-
-
Notifications
You must be signed in to change notification settings - Fork 10
Features
AtesComp edited this page Apr 3, 2022
·
9 revisions
- Cleaned and refactored UI elements (but it still looks mostly like the original RDF extension)
- Resizable dialogs
- Uses a template system that is exportable / importable (like OntoRefine) for use between different (but similar data structure) projects
- The template is stored as a JSON formatted structure
- The structure, while similar to OntoRefine, uniformly normalizes key names and substructures
- The same structure is used within the native OpenRefine data store for project and change management
- Transform Tab:
- RDF Node Editor: Added Prefix selection to the editor with Prefix and LocalPart management throughout the code
- Preview Expression Editor:
- Two new GREL functions:
- toIRIString() - transforms and properly validates a string as an IRI component (replaces urlify())
- toStrippedLiteral() - end trims a string with all known Unicode whitespace and non-breaking space characters
- Preview Expression Editor:
- RDF Property Editor: Initializes with the existing property in the textbox instead of blank text
- Added universal Expand (>) and Collapse (v) control on all nodes and properties
- Added universal delete (x) control on all nodes, properties, and types
- RDF Node Editor: Added Prefix selection to the editor with Prefix and LocalPart management throughout the code
- Preview Tab:
- All changes made in the Transform tab are reserved until the user switches to the Preview tab
- (FUTURE) Editable sample record / row count for preview
- JavaScript code has been updated to use "classified" coding
- Loops use iterators whenever possible
- RDF Export capabilities have been expanded to all known RDF4J formats
- Properly recognize the Row verses Record parameters and processing (row and record visitors)
- (FUTURE) Process inner record groupings as sub-records
- Properly parse IRIs for valid structure, prefix and local part, absolute and relative, using the base IRI as needed
- Properly process an IRI's Condensed IRI Expression (CIRIE, a.k.a., Prefix + LocalPart) for output / export
- Reserve flushing of scaled statements buffers to speed exports (user definable--see "RDFTransform.exportLimit" below)
- The "Namespaces" and "PredefinedVocabs" support files are processed using general whitespace separation (not strictly tab delimited)
- The code differentiates between "namespace" (Prefix and IRI) versus "prefix" use
- General cleanup and verbose commenting throughout the code
Three preferences were added to manage server output (see OpenRefine preferences)

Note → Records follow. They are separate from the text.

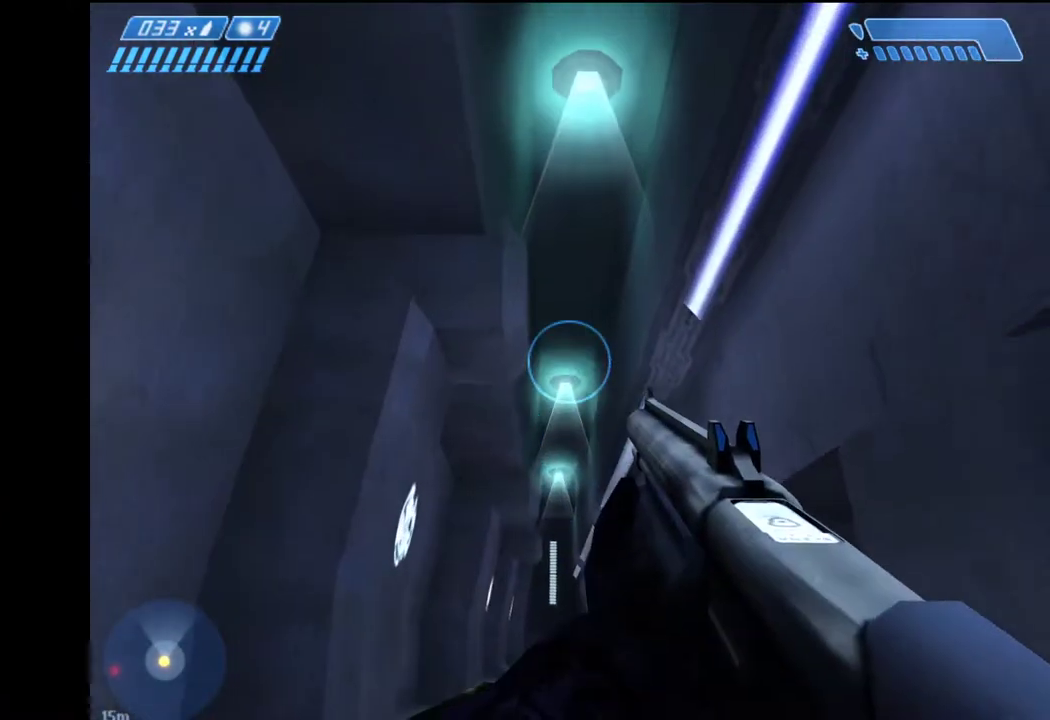
{"keys": ["w"], "mouse": [], "events": [[317, "space", "down"], [500, "space", "up"]]}
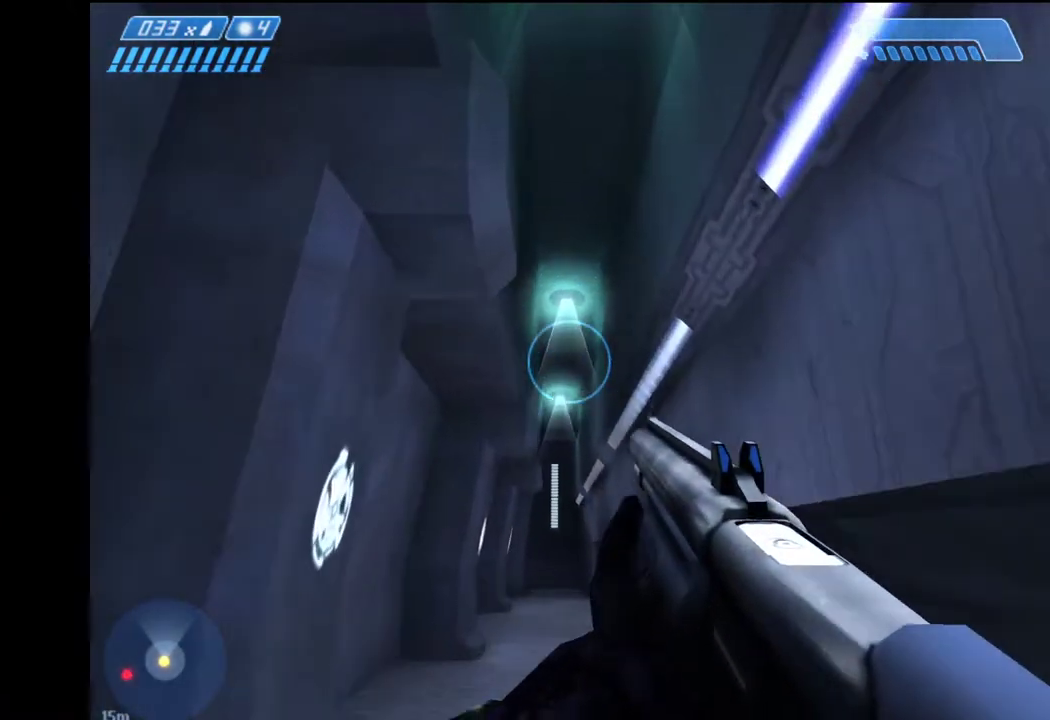
{"keys": ["w"], "mouse": [], "events": [[183, "g", "down"], [283, "g", "up"]]}
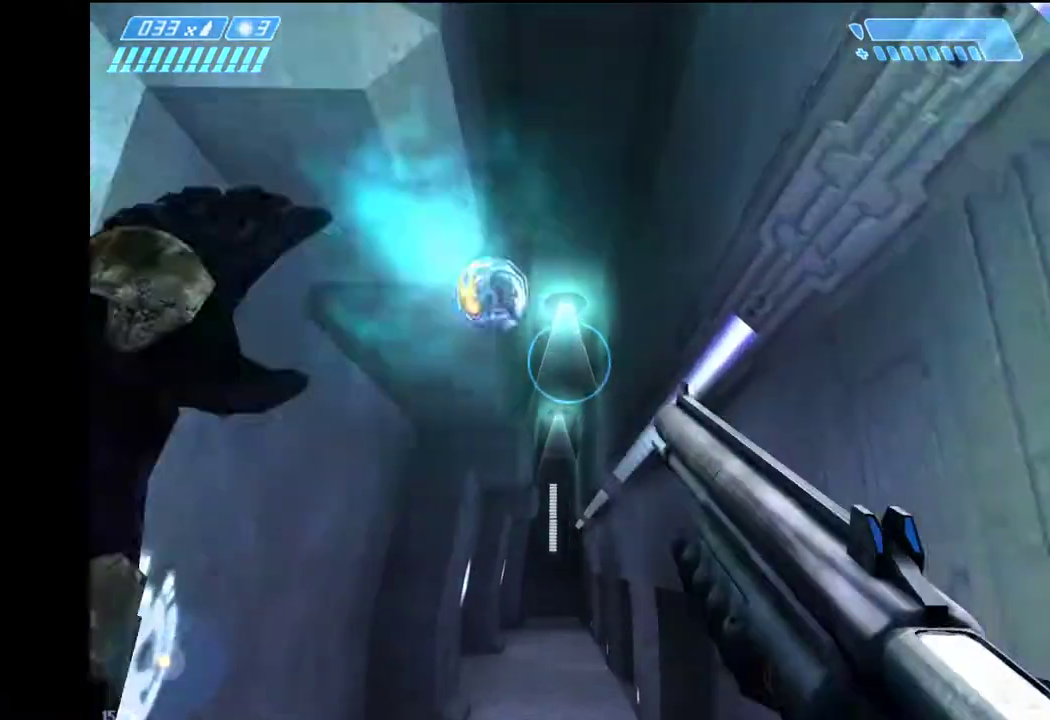
{"keys": ["w"], "mouse": [], "events": []}
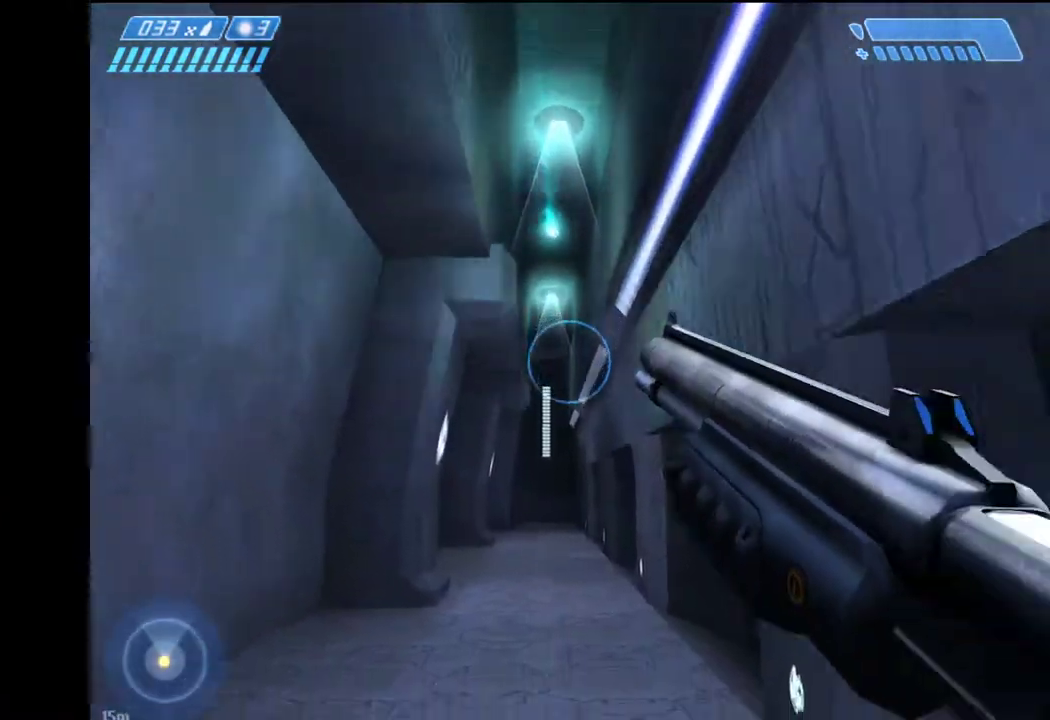
{"keys": ["w"], "mouse": [], "events": []}
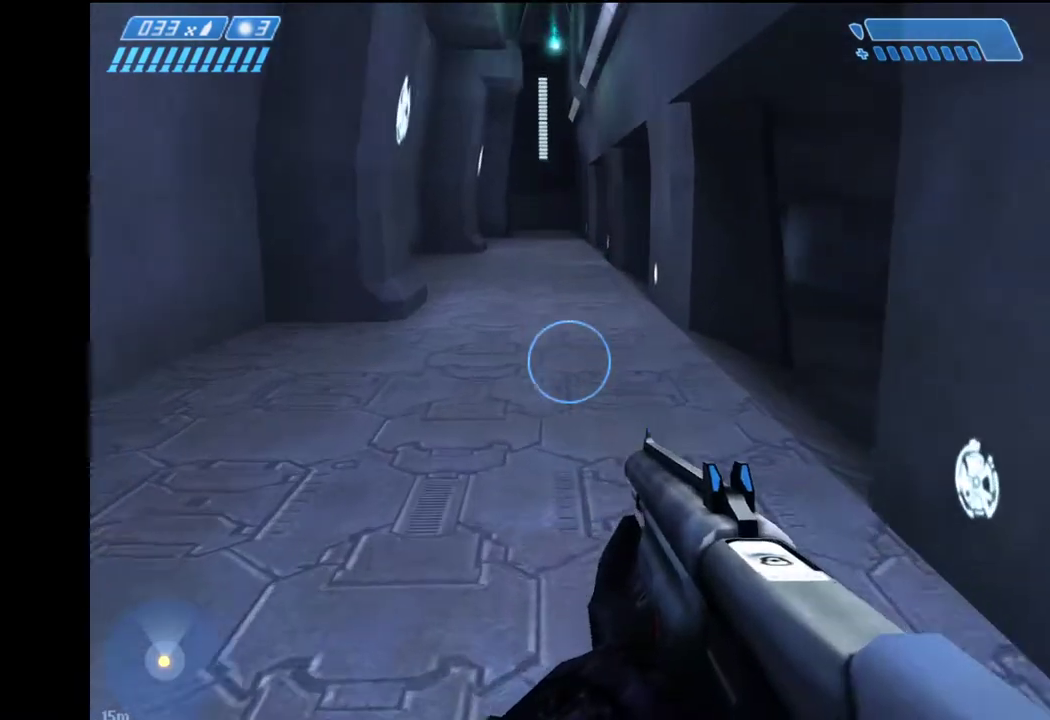
{"keys": ["w"], "mouse": [], "events": []}
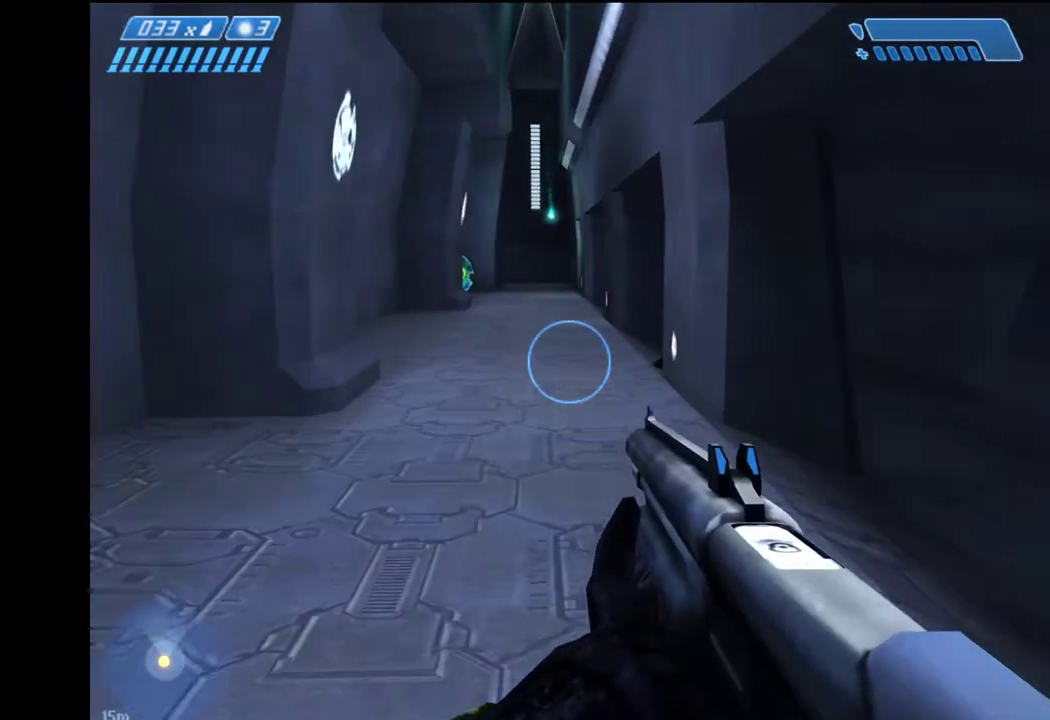
{"keys": ["space", "w"], "mouse": [], "events": [[383, "space", "down"]]}
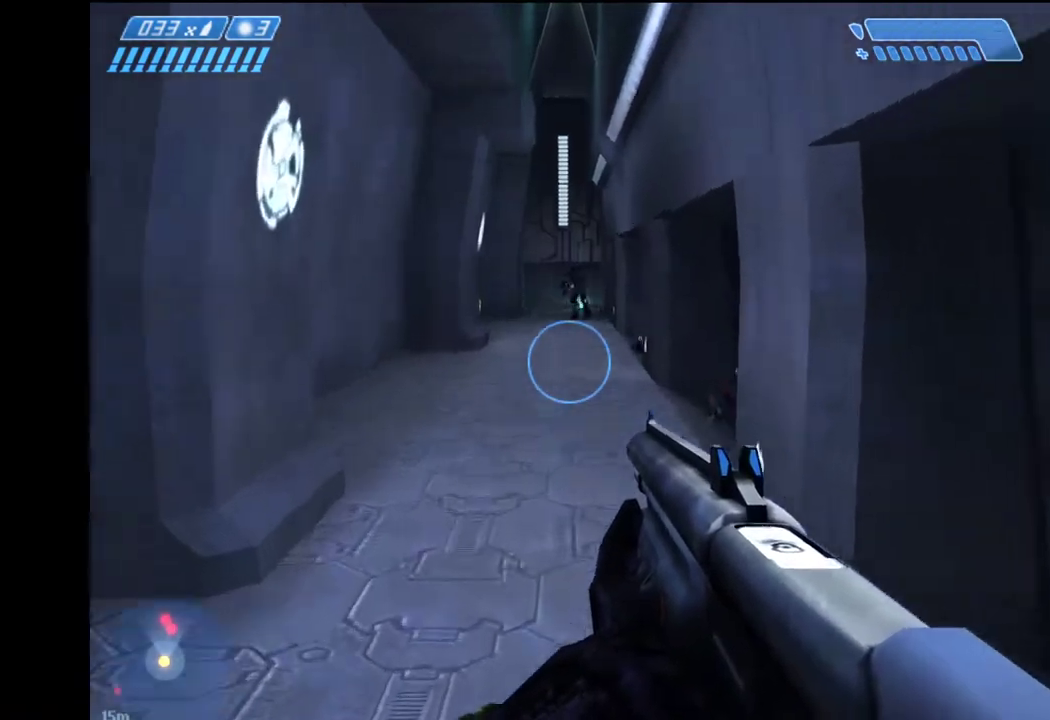
{"keys": ["w"], "mouse": [], "events": [[217, "space", "up"]]}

- "RDFTransform.verbose" preference aids with process feedback and debugging
- A general "verbose" preference is rcognized as a default (HINT: OpenRefine might use it as a base preference)
- 0 == no verbosity and unknown, uncaught errors (stack traces, of course)
- 1 == basic functional information and all unknown, caught errors
- 2 == additional info and warnings on well-known issues: functional exits, permissibly missing data, etc
- 3 == detailed info on functional minutiae and warnings on missing, but desired, data
- 4 == controlled error catching stack traces, RDF preview statements, and other highly anal minutiae
- A missing verbose preference defaults to 0
- "RDFTransform.exportLimit" preference limits the statement buffer and optimizes output
- The statement buffer (i.e., an internal memory RDF repository) stores statements created from the data
- The old system created one statement in the buffer, then flushed the buffer to disk--very inefficient
- The new system holds many statement before before flushing to disk.
- This buffer can become large if the data is large and produces many statements, so it is somewhat optimized:
- Given a default statement size of 100 bytes, the default buffer is limited to 1024 * 1024 * 1024 / 100 = 1GiB / 100 = 10737418 statements
- The 100 byte statement size is likely large as the average statement size is likely smaller
- Regardless, this keeps memory usage to about 1GiB or less and a user can set the preference to optimize for a given memory footprint and data size
- Then, the buffered statements optimize the creation and flush processes to speed the disk write
- (FUTURE) An enhancement may examine the project data size and system memory to determine an optimize buffer size and allocations
- "RDFTransform.debug" preference aids debugging
- Controls the output of specifically marked "DEBUG" messages
- Includes many verbose output messages as well
To streamline RDF Transform, the RDF reconcile functionality has been removed from this project. The reconcile code is intended to be recreated as a separate project.